BVH accelerated point light shading
In deferred rendering
My engine uses a lot of modern techniques like programmable vertex pulling, persistent mapped buffer based multi threaded rendering with a ring buffer and at the core of these techniques, there is this concept of a simple structured buffer. Experiments with compute based ray tracing on kd- and octrees led me to stackless tree traversal on the gpu, which is very very interesting and can be easily found on the internet. And occasionally, I found this article about an alternative to all those clustered, forward plus deferred tile based or whatever approaches for a massive amount of lights. I highly recommend reading it and all the other nice posts over there. He got my interest. I heard about light bvhs only for offline renderers. And structured buffers? I have them. Compute shaders, I have them. My point lights? Yea, maybe I have many of them, but they mostly don't move. And than again, I need rendering and light evaluation not only for my deferred rendering pass, but also for my transparency pass, a regular grid of environment probes or my voxel cone tracing grid...
Long story short, implementing a basic version was very easy, because the concept is so simple.

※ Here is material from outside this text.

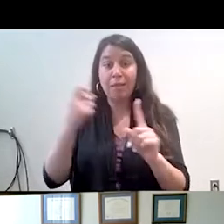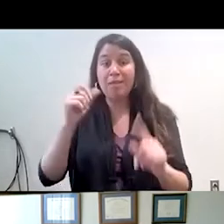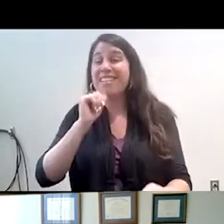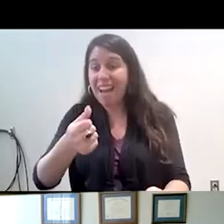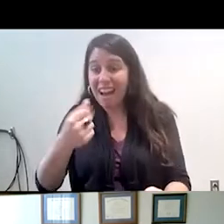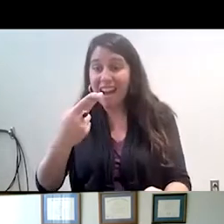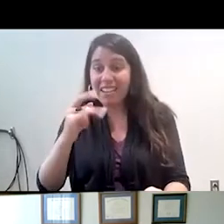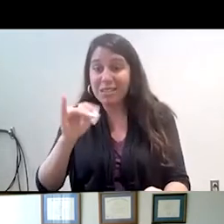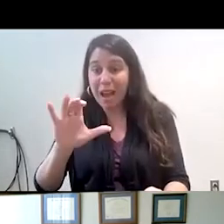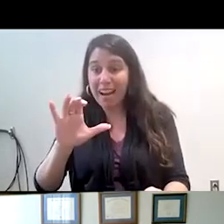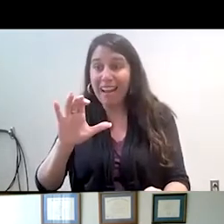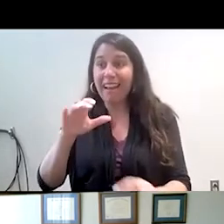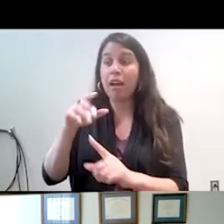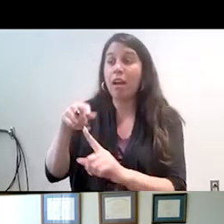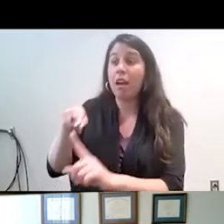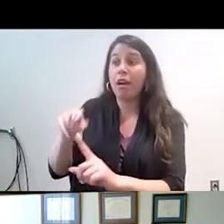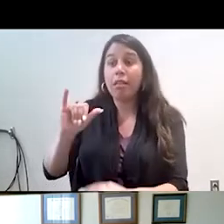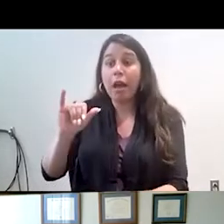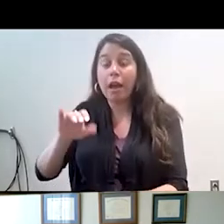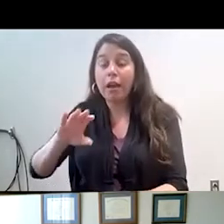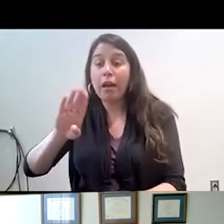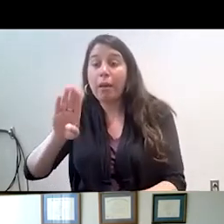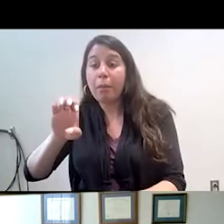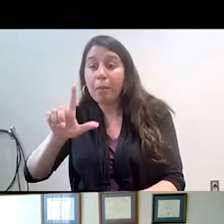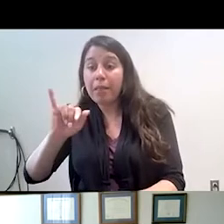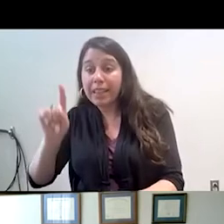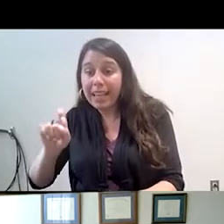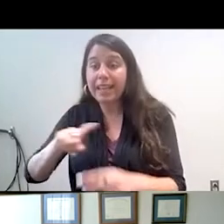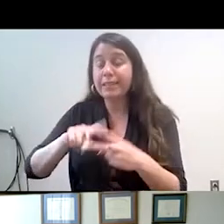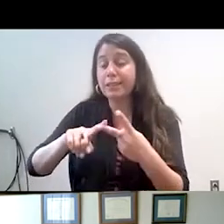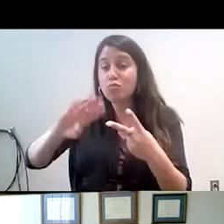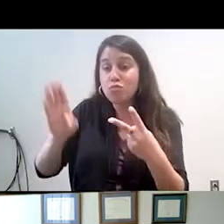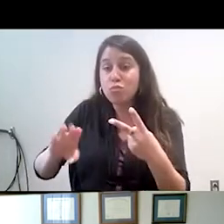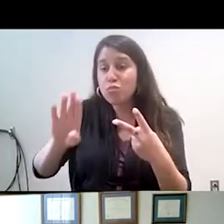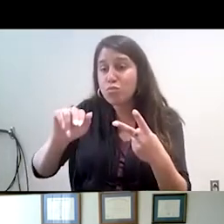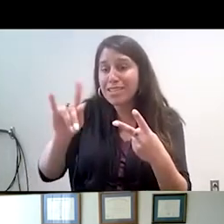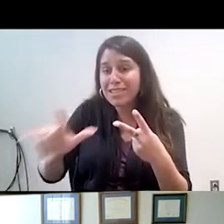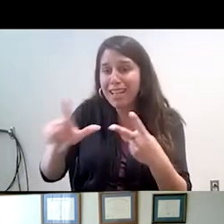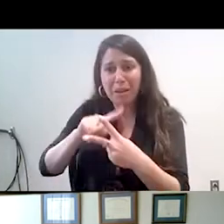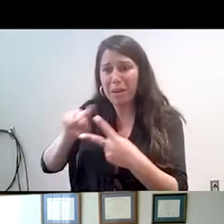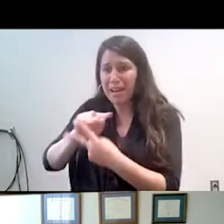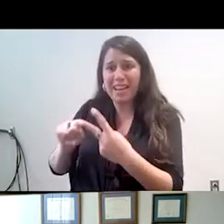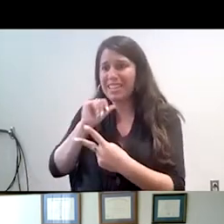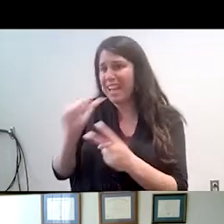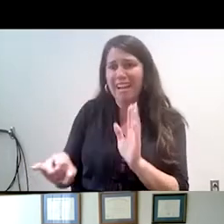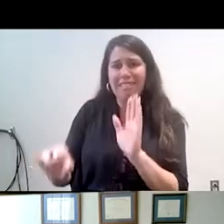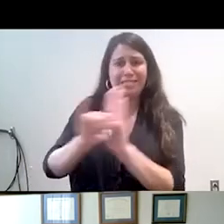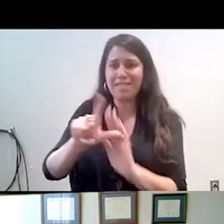Belize or Brazil. But most of these individuals do not identify as Latinos.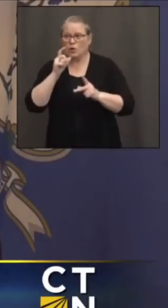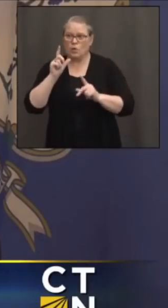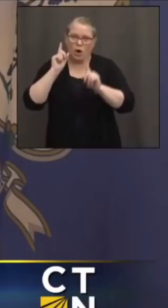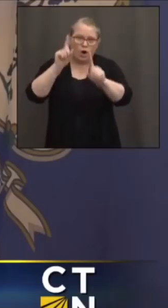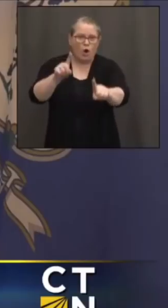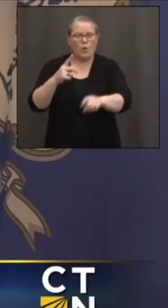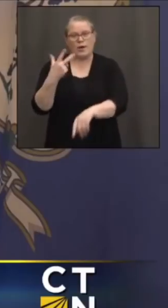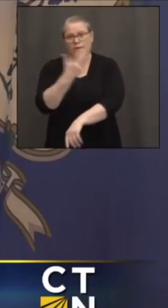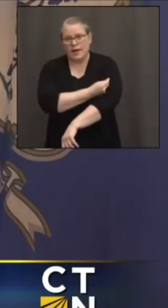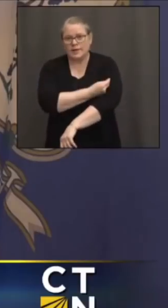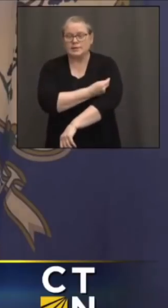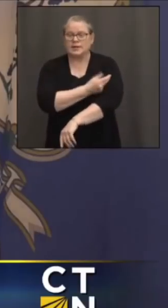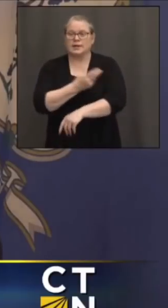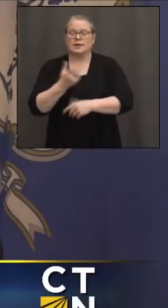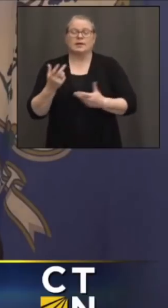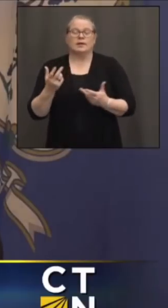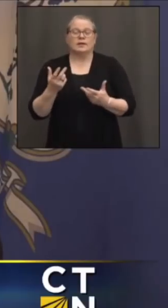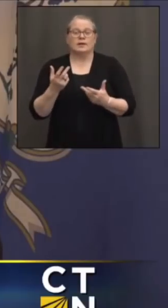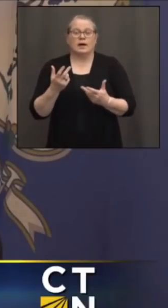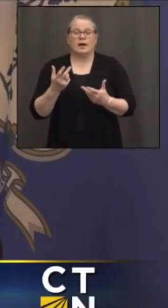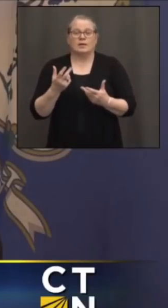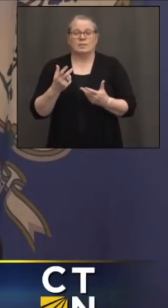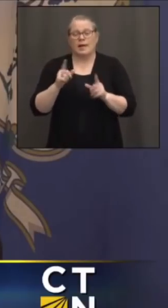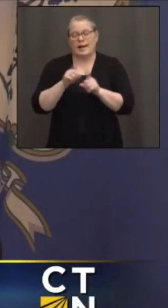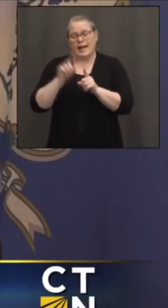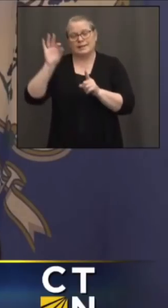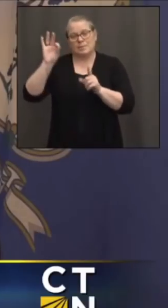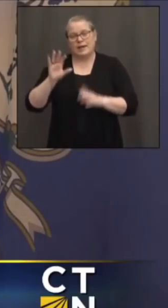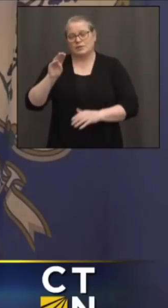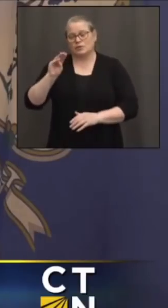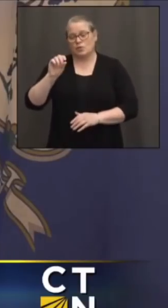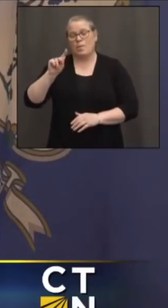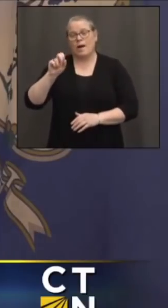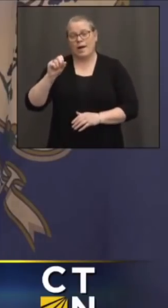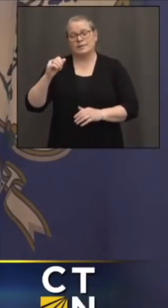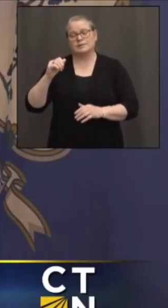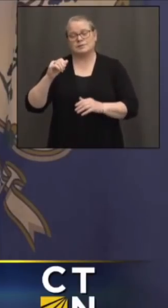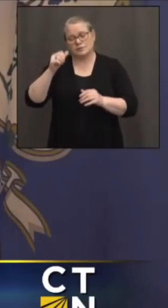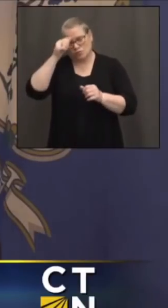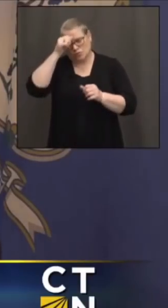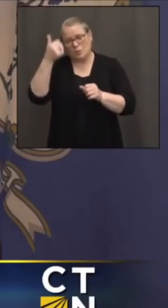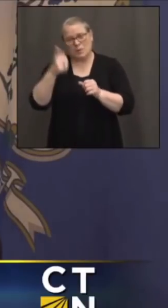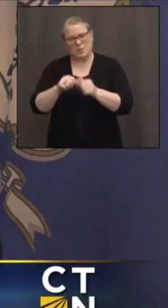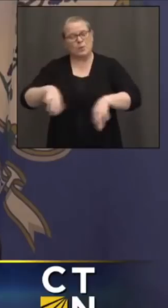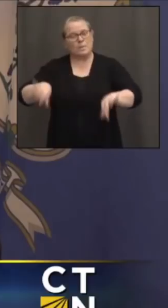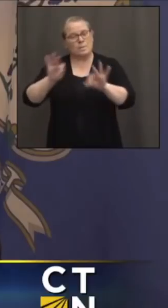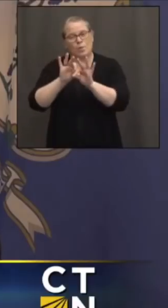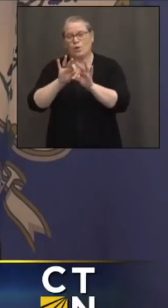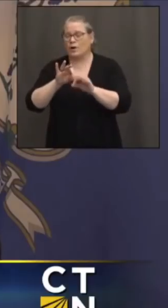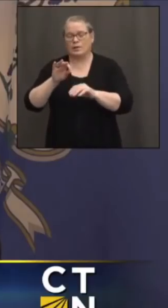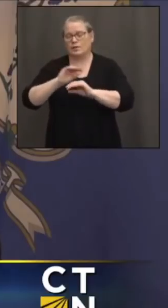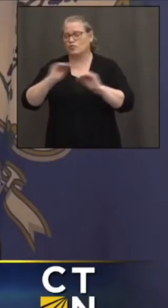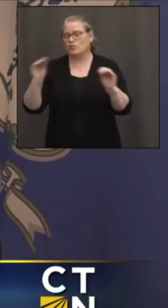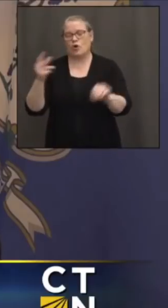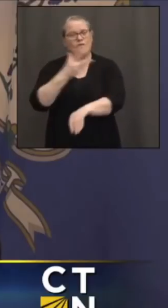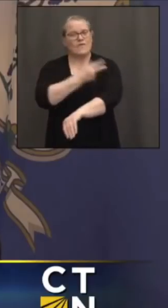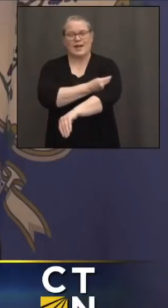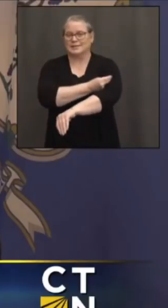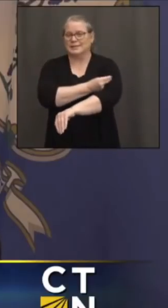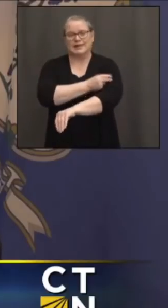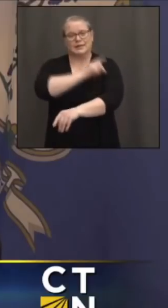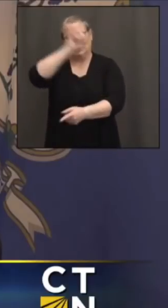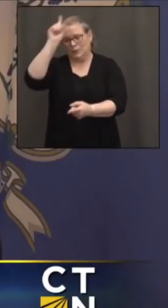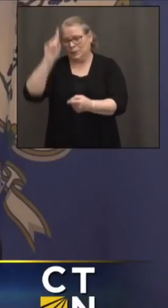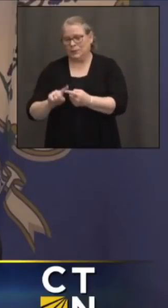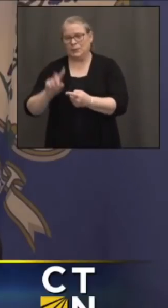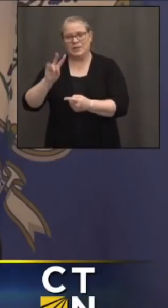vaccinated. And as Pastor Monster reminds us, there's not necessarily any vaccine for violence, except for love and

Assuming a static tree, my implementation needs ~10ms for 100 point lights instead of ~34ms in the most trivial compute shader in the quite dense configuration above on my crappy notebook with integrated intel card. In a less dense configuration, the time goes down to ~4ms and less. It really depends on the amount of overlapping volumes and how efficient the tree is. 500 pointlights scattered over the Sponza atrium takes below 30ms.
BVH update: The most tricky and also the most costly part of the whole thing is probably the creation and update of the BVH which I haven't implemented efficiently yet. My creation happens on any light movement and clusters lights or inner nodes recursively into buckets of 4. 4 gave me better performance than 8 as in the blog post, probably because my light struct layout is not very efficient.
Sphere union: The implementation to find an enclosing sphere for n spheres is from here. I'm not too sure that a really optimal sphere is found, but since I'm feeding every sphere's aabb corner points into the library, some efficiency is already wasted on my side or the program.